The low hanging orange of a late sun stabs through the Douglas-firs. Long shadows intertwine with glowing branches and shift in the dry eastern wind. The fallen needles on the path crunch under my walking boots and leave their imprint in the sand. A single, red wood ant skitters from under my boot, just before I place it down. Its antennae wave intermittently, tasting the warm air. We seem to look at each other. Then, as I continue, it too continues.
A tiny spasm in my left calf had been with me since I started walking that morning. It had worsened and lightened together with the rise and fall that characterized the Utrechtse Heuvelrug. By now it was a dull and continues throbbing. Fortunately, I was almost at the train-station where I would need to do nothing but sit and wait. The path had first led me through vast stretches of heath, where flowering ling created a pale purple that billowed in the wind. This sea of mauve fauna was interspersed with dots of bright yellow, dwarf furze that mimicked the sun above. The heat made the distance shimmer and high above I heard the joyous mumblings of a barn swallow.
Following the track, it had eventually brought me to this wood of close-knit pine trees. Their tall shapes break up the sun and catch the wind between their trunks. Walking further I slowly feel the ground rising as a small hill pushes the path upwards. A dense layer of litterfall muffles the sounds and distorts my perception. As I start to climb, my body leaning forward, I notice several red ants climbing with me. Their six legs throw up small bursts of sand. My calf spasms as if in response.
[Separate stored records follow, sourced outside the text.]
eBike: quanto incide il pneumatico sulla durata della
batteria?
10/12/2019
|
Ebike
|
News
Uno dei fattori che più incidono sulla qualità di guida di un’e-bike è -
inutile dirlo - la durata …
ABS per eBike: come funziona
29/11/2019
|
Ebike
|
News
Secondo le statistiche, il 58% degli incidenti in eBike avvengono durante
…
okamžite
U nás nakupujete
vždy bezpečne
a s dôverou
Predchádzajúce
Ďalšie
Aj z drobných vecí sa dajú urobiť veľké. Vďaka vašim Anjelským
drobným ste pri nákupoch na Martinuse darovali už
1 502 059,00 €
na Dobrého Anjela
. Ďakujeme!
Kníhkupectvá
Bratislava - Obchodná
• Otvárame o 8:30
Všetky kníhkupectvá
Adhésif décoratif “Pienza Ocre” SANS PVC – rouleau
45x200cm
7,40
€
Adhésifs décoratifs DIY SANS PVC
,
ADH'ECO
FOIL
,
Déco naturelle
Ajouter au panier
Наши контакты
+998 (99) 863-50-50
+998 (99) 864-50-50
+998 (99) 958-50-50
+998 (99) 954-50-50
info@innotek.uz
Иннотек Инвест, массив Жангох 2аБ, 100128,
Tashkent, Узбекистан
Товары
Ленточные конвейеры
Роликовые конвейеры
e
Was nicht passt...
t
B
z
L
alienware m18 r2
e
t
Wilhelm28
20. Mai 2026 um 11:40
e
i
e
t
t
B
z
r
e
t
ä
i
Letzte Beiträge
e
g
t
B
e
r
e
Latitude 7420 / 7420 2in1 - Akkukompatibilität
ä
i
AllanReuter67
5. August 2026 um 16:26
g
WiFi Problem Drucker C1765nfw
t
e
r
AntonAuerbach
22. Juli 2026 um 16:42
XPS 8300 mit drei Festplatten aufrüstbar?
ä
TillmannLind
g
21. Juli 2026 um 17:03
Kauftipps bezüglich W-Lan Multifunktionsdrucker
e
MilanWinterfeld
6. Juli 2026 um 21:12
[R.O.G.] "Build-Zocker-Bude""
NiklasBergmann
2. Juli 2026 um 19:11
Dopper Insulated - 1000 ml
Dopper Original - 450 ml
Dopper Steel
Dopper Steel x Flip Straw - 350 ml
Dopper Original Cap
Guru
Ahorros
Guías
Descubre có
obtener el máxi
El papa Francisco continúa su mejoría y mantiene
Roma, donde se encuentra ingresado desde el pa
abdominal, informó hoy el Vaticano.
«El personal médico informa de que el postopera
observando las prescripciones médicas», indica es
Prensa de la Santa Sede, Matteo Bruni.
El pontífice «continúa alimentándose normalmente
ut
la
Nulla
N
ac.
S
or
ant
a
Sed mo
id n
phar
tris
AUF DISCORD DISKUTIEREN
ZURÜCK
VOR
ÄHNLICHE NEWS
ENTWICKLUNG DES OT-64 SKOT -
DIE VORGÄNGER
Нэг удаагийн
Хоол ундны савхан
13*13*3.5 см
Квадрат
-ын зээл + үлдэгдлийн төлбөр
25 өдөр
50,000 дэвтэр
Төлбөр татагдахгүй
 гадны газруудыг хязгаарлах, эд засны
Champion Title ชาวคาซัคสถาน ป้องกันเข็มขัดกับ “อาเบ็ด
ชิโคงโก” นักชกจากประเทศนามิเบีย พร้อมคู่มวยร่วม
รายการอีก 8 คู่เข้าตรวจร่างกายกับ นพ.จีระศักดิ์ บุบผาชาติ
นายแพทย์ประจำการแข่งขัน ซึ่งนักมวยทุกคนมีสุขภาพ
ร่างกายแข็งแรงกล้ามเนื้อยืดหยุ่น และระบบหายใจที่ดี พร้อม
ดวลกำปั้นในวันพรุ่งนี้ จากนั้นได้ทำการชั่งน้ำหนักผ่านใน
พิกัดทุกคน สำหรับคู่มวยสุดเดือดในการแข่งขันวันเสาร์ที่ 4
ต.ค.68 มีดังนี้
I reach the crest and stop for a moment, inhaling the dry smell of pine resin. Silence surrounds me. Or so it seems. As my breathing subsides I hear small rustlings, shiftings, tiny sounds made by minute movements. I turn my head, and there, partially hidden behind a dead conifer, lies a huge nest mound of red wood ants.
Dome-shaped it rises from the detritus. Twigs and conifer needles intersect, creating the impression of a compact mass. Yet, as I move closer, the surface seems to move, pulses with incessant energy. I kneel before the colony. Seen from this angle it is almost like a thatched mountain, were it not for the swarming multitude of insects that cover its flanks. I see legs, legs, thousands of legs, making a sound of whispering as they crawl across stick and stone and compound eyes watch their surrounding from a fragmented perspective whilst antennae wave when ants meet, paralleling the branches’ twitch as claws push them aside and then the last red rays of sun turn mound and ant into a single burning carapace.
My calf convulses violently and I am wrenched from my hectic musings by a sharp pain. I limp myself up and see that ants have almost completely covered my shoes. I stamp and give the nest one final look before following the path once more.